Input records Block Start

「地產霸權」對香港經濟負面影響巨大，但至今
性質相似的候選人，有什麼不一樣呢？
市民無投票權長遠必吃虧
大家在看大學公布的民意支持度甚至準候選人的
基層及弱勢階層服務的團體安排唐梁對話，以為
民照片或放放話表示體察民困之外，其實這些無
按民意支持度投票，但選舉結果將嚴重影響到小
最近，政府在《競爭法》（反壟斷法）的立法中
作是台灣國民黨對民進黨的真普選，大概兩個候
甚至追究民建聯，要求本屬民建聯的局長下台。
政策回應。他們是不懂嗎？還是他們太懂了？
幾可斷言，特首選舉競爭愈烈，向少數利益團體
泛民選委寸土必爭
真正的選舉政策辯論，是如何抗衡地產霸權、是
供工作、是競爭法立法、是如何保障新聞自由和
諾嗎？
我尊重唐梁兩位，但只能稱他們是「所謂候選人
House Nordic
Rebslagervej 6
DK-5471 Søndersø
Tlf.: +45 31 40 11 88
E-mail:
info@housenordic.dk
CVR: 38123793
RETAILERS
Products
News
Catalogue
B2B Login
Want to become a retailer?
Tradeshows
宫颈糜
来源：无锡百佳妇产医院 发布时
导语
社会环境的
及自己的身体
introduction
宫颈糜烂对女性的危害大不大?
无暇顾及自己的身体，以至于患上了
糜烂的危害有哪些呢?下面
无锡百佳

Input records Block End
Input records Block Start

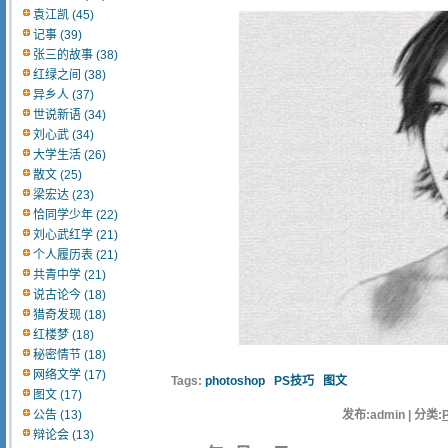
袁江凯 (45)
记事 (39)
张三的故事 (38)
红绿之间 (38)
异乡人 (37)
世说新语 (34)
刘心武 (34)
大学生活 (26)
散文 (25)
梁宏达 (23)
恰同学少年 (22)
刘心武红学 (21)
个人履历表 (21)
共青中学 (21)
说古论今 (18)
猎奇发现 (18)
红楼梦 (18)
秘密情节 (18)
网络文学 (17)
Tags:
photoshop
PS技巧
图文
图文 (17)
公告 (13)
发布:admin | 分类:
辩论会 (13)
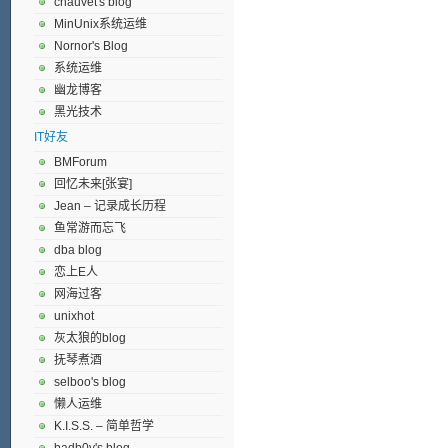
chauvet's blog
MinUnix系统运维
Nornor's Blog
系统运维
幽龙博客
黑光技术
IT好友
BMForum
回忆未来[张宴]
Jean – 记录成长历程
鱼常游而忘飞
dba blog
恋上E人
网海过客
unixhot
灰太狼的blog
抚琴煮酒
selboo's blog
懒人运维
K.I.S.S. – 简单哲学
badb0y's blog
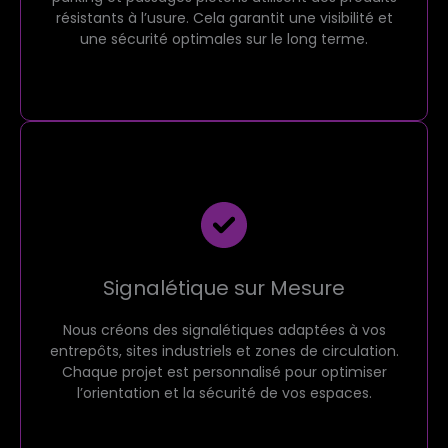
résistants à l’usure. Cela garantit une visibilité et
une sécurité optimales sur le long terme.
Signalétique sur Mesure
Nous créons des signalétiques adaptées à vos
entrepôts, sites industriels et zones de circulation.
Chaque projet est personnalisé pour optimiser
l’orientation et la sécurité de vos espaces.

Input records Block End
Input records Block Start

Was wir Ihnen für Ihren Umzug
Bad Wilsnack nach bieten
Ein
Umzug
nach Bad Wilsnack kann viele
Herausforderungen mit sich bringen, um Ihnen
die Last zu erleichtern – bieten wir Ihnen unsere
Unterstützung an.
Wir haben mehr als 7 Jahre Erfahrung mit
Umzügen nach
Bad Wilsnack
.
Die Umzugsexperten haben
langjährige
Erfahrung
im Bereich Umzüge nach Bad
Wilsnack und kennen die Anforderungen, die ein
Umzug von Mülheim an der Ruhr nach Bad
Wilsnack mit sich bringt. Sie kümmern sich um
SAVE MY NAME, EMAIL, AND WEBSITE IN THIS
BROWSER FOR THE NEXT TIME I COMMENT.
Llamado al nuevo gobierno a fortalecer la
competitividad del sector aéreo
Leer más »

Input records Block End

**Task brief**:
Convert the lines of the records between the one containing "résistants à l’usure." and the one containing "Chaque projet est personnalisé pour optimiser", inclusive, into a JSON list of strings with one string per line, leaving out any blank lines.

**Task answer**:
[
  "résistants à l’usure. Cela garantit une visibilité et",
  "une sécurité optimales sur le long terme.",
  "Signalétique sur Mesure",
  "Nous créons des signalétiques adaptées à vos",
  "entrepôts, sites industriels et zones de circulation.",
  "Chaque projet est personnalisé pour optimiser"
]